AIM OF THE TASK.
Since only part of the records is wanted, repeat exactly the lines from the one containing "Document page, 1500x1125 pixels." through the last line, both included.
SUPPLIED INFORMATION START
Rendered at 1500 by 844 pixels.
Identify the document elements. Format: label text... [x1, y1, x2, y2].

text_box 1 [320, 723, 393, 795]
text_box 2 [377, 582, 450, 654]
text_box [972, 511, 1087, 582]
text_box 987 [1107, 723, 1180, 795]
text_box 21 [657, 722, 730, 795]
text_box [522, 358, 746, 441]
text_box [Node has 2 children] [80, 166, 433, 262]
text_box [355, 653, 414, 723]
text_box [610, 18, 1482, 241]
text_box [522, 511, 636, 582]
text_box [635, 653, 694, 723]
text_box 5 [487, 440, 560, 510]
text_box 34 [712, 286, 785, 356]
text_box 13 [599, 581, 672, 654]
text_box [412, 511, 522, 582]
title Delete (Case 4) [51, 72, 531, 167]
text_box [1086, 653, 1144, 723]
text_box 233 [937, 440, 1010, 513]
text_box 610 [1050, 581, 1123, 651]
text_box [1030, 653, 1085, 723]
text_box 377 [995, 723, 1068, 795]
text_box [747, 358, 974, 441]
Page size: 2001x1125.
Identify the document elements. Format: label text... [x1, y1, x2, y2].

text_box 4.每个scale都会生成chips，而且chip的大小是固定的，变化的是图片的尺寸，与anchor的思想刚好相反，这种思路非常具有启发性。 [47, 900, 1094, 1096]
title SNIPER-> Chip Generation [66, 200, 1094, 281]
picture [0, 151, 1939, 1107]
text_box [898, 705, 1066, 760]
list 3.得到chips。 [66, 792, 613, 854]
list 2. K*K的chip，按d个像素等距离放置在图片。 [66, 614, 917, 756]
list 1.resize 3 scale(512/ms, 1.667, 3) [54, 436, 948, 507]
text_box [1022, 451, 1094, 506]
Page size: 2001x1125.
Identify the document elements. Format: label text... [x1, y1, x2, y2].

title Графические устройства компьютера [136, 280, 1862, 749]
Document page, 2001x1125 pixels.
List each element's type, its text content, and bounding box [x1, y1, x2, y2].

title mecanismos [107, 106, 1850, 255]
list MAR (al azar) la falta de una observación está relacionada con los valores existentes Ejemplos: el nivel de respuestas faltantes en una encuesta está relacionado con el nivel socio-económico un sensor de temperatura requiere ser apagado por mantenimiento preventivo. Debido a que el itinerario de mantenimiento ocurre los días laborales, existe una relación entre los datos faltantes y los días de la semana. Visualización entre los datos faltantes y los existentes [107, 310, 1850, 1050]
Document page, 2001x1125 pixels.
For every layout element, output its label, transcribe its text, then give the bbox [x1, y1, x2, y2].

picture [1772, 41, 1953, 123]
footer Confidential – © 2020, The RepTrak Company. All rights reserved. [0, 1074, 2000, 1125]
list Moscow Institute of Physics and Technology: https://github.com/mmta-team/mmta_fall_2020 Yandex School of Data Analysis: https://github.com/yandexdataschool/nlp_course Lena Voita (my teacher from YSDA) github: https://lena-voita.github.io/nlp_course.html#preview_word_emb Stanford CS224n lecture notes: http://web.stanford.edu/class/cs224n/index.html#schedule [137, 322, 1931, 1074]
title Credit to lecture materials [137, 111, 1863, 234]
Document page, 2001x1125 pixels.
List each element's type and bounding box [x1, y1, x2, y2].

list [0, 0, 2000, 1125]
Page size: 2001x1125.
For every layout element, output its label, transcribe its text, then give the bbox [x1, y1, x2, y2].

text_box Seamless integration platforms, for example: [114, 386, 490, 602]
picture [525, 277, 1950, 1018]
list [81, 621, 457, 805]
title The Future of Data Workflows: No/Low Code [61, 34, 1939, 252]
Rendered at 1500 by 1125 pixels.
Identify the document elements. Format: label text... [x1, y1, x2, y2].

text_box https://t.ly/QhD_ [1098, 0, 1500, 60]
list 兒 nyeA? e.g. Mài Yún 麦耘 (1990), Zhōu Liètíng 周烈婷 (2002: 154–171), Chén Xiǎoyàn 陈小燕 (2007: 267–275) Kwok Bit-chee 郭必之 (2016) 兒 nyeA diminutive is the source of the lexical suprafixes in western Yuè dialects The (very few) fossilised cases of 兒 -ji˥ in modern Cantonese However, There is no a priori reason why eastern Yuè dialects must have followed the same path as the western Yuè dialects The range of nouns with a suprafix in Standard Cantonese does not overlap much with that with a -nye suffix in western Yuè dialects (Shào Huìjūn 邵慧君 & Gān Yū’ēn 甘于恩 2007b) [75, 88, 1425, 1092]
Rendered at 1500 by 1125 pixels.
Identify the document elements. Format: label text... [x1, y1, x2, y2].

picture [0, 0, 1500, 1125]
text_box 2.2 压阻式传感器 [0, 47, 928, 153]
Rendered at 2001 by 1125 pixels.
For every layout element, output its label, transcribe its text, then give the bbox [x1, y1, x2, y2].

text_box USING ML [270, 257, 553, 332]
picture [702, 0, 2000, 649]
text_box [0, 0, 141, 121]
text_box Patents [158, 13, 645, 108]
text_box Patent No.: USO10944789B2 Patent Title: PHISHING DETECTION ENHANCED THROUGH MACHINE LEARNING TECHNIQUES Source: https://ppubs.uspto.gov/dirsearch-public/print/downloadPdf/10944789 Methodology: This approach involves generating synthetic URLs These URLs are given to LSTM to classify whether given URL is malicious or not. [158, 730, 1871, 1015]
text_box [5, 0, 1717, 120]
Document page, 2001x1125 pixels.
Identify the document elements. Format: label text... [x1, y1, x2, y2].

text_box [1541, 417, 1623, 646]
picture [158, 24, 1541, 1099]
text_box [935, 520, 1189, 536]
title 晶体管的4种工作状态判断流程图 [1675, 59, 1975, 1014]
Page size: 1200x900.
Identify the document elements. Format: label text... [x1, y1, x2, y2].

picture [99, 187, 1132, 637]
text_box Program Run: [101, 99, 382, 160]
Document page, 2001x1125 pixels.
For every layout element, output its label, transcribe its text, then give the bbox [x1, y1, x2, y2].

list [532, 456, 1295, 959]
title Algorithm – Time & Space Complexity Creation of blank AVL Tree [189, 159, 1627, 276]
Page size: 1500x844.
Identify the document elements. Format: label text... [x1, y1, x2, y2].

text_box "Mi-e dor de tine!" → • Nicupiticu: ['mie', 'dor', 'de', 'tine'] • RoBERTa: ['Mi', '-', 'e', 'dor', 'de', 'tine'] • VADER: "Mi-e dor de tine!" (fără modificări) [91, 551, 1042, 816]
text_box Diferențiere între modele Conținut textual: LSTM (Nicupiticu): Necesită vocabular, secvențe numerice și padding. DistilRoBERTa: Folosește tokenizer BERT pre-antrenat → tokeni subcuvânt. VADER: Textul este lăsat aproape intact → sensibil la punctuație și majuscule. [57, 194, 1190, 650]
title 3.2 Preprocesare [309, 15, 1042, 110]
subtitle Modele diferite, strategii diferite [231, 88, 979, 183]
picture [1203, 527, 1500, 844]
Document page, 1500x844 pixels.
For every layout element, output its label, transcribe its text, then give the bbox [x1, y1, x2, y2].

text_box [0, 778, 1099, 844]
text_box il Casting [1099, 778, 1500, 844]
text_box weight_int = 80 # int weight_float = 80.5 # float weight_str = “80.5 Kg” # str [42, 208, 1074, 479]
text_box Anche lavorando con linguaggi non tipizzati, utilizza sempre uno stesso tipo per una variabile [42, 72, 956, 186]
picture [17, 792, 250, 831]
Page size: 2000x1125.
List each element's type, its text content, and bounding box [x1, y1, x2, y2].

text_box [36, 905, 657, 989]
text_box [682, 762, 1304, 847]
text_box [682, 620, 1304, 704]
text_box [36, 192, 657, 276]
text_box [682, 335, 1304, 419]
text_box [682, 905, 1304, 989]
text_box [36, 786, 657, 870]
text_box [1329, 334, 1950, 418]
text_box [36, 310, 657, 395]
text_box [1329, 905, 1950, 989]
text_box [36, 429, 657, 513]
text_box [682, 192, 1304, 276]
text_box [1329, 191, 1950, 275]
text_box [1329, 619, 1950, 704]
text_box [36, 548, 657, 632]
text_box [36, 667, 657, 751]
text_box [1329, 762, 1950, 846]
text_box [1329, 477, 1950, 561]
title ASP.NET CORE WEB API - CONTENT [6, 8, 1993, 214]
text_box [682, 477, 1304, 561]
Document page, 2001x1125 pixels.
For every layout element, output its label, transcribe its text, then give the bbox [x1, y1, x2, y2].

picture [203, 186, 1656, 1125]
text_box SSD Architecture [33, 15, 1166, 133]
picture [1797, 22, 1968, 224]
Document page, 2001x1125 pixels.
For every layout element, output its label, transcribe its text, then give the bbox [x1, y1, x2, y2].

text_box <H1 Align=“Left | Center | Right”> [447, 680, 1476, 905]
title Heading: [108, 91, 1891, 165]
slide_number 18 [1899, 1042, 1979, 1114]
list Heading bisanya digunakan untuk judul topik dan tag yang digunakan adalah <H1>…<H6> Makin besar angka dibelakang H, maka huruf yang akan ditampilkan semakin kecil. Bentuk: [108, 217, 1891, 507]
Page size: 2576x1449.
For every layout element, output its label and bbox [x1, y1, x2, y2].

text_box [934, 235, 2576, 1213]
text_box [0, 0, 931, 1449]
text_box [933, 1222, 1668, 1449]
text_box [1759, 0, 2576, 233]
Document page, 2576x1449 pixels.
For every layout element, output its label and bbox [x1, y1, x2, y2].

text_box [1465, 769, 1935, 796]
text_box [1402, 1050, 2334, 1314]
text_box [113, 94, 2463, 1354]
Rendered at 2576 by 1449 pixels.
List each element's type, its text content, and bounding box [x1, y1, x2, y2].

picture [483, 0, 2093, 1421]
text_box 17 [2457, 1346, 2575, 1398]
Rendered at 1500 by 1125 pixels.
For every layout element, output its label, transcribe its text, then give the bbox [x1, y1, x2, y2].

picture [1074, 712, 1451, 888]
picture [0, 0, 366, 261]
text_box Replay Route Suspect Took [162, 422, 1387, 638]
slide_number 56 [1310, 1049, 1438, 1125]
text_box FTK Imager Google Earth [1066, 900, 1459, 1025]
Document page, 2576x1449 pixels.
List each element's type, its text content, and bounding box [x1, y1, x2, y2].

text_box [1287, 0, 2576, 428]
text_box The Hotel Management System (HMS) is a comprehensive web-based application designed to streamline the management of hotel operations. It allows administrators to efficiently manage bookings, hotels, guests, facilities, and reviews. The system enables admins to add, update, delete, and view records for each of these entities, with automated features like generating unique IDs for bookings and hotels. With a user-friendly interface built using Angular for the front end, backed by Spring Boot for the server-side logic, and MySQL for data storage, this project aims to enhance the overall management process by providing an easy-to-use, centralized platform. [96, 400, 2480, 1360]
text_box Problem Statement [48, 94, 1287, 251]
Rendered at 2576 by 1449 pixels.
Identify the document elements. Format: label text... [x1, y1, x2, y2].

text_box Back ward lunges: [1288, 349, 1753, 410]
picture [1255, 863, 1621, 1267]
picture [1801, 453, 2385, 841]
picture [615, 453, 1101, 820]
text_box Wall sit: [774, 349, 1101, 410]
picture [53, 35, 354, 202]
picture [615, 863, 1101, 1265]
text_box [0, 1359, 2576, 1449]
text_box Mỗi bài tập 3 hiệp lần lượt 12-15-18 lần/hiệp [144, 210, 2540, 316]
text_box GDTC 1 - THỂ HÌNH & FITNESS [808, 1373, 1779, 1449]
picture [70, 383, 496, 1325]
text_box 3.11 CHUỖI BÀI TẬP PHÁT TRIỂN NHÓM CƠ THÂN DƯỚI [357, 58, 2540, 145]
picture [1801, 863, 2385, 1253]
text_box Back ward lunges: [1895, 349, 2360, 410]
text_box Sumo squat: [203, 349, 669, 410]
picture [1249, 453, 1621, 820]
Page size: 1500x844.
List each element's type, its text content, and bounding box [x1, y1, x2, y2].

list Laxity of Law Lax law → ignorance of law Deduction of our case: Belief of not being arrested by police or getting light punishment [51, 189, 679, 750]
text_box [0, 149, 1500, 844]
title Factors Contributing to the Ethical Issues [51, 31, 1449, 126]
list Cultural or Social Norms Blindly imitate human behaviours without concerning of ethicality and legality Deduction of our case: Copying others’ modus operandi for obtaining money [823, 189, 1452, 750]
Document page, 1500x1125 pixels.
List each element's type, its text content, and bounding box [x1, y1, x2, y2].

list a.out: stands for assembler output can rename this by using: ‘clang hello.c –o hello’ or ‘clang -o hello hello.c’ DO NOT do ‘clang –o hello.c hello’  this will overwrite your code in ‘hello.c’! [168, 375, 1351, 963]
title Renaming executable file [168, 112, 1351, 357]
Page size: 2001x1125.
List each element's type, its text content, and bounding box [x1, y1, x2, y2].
SUPPLIED INFORMATION END
TASK RESULT.
Document page, 1500x1125 pixels.
List each element's type, its text content, and bounding box [x1, y1, x2, y2].

list a.out: stands for assembler output can rename this by using: ‘clang hello.c –o hello’ or ‘clang -o hello hello.c’ DO NOT do ‘clang –o hello.c hello’  this will overwrite your code in ‘hello.c’! [168, 375, 1351, 963]
title Renaming executable file [168, 112, 1351, 357]
Page size: 2001x1125.
List each element's type, its text content, and bounding box [x1, y1, x2, y2].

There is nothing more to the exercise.